Provided passage.

=== Begin Enclosure ===

Now I understand why I wanted to have a friend to whom I could talk to. A fake one for that matter. It was because I was lonely. I felt It within me, this sensation of loneliness. It is when I was alone that I actually realized that never in life have I really known where to go. I have been following the trend, all those around me. I Never really sat down on my own to ask myself what is it that I could do? where is it that I could go? Loneliness test whether or not you have an identity of your own. I failed the test. All what I have done, all what I have been in the past was to fit in. The crowd was my food, their approval was my water , like a vampire feeding on blood, I lived to please the crowd.

When you have been feeding on people, when they have been your drug, their absence brings a great reality: YOU LOST YOURSELF ALONG THE WAY. It is really painful for a man not to know who he is. When he is left alone he will certainly not know where to go, another pain. Have no doubt about this: Solitude is a chamber in hell.

What is worse? Been alone, knowing where to go? Or been surrounded not knowing where to go?

=== End Enclosure ===

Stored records
=== Begin Enclosure ===

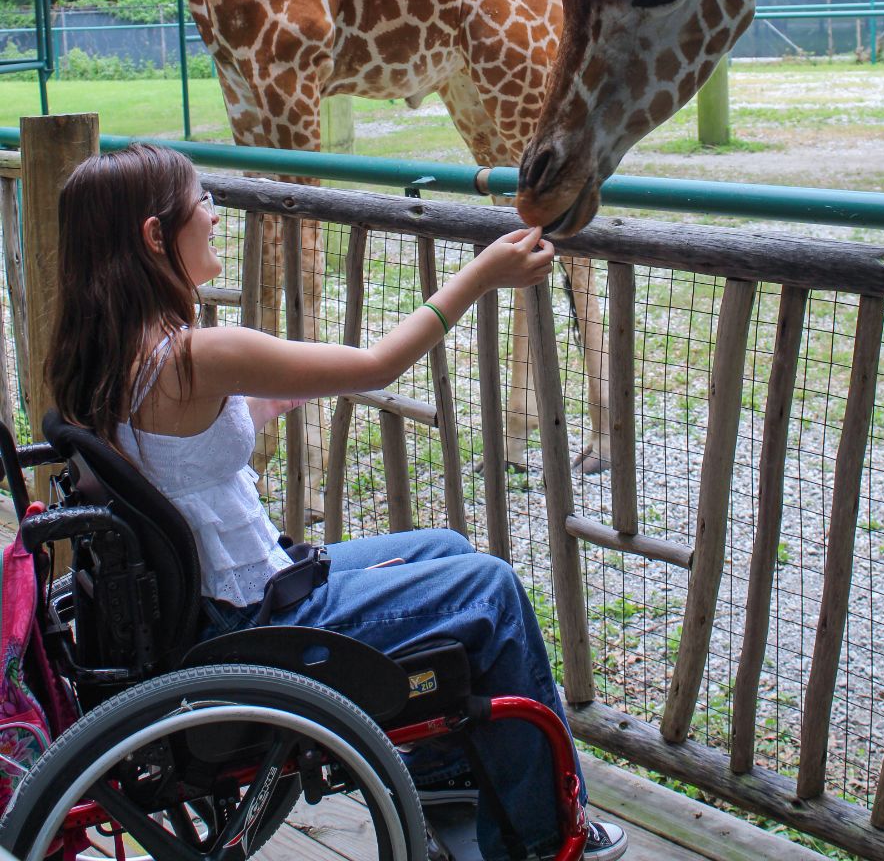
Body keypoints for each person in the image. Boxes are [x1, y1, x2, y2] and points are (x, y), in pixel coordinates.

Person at [45, 144, 626, 861]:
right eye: (203, 203)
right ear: (153, 236)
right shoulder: (196, 355)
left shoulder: (100, 355)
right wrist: (482, 273)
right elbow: (379, 364)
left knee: (445, 548)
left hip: (207, 605)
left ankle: (442, 770)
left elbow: (171, 456)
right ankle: (543, 837)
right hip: (252, 619)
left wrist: (254, 412)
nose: (217, 215)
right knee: (491, 588)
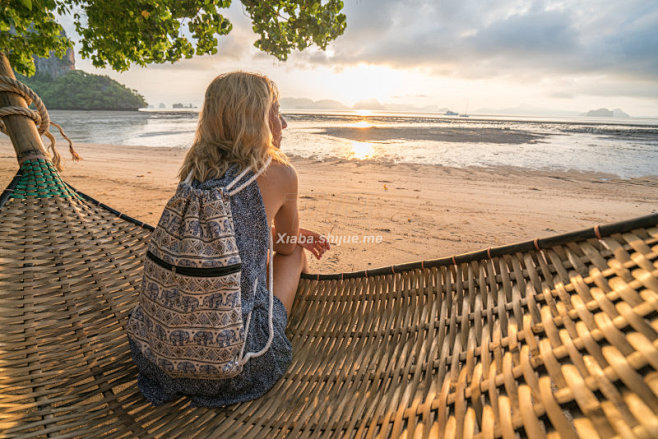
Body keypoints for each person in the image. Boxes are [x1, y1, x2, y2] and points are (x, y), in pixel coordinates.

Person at [128, 71, 330, 407]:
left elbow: (222, 237)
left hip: (158, 356)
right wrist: (288, 235)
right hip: (234, 365)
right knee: (296, 257)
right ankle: (300, 318)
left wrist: (270, 231)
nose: (284, 124)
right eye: (276, 112)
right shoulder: (279, 174)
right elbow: (285, 247)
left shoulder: (193, 170)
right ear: (256, 121)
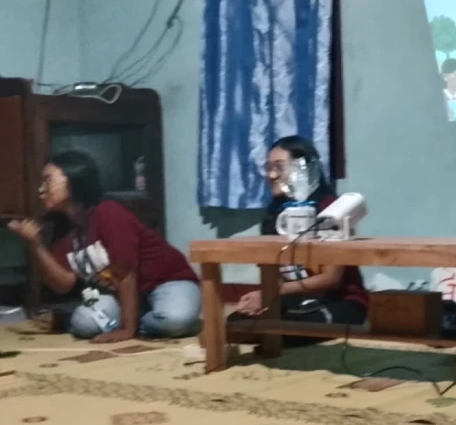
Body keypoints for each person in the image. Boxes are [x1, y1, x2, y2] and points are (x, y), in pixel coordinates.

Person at [9, 150, 200, 342]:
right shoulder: (62, 227)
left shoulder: (108, 212)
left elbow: (125, 272)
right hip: (119, 294)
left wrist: (127, 329)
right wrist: (36, 245)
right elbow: (64, 284)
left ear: (74, 179)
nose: (41, 189)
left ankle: (135, 319)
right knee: (83, 324)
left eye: (47, 180)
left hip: (166, 282)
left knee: (175, 320)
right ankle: (136, 316)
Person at [229, 136, 368, 338]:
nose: (271, 175)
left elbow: (332, 279)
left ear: (304, 169)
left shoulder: (331, 210)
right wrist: (264, 298)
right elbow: (273, 275)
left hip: (339, 300)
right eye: (268, 167)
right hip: (296, 297)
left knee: (286, 331)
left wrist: (270, 293)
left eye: (279, 167)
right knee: (235, 325)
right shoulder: (275, 215)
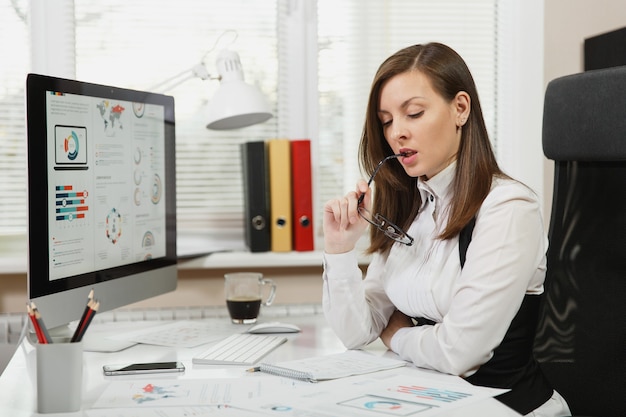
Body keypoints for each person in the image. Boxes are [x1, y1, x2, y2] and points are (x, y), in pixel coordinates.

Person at [322, 43, 571, 417]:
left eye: (414, 113)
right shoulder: (409, 208)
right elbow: (356, 332)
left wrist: (397, 334)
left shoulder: (507, 208)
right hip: (428, 400)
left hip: (505, 408)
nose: (397, 133)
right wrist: (340, 249)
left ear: (460, 108)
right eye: (387, 120)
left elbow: (460, 352)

=== End Enclosure ===

Work task 1. In the reflection on loneliness, update the passage from "When you have" to "chamber in hell.", changing "chamber" to "prison".
Work task 2. In the reflection on loneliness, what do the crowd and its approval stand for in the writer's life?
Work task 3. Using the reflection on loneliness, explain why the writer says the loneliness test was failed.
These rows were drawn from a separate source.

Result 1.
When you have been feeding on people, when they have been your drug, their absence brings a great reality: YOU LOST YOURSELF ALONG THE WAY. It is really painful for a man not to know who he is. When he is left alone he will certainly not know where to go, another pain. Have no doubt about this: Solitude is a prison in hell.

Result 2. The crowd was the writer's food, and its approval was the writer's water.

Result 3. Loneliness tests whether you have an identity of your own. The writer failed because everything done and been in the past was only to fit in with the crowd.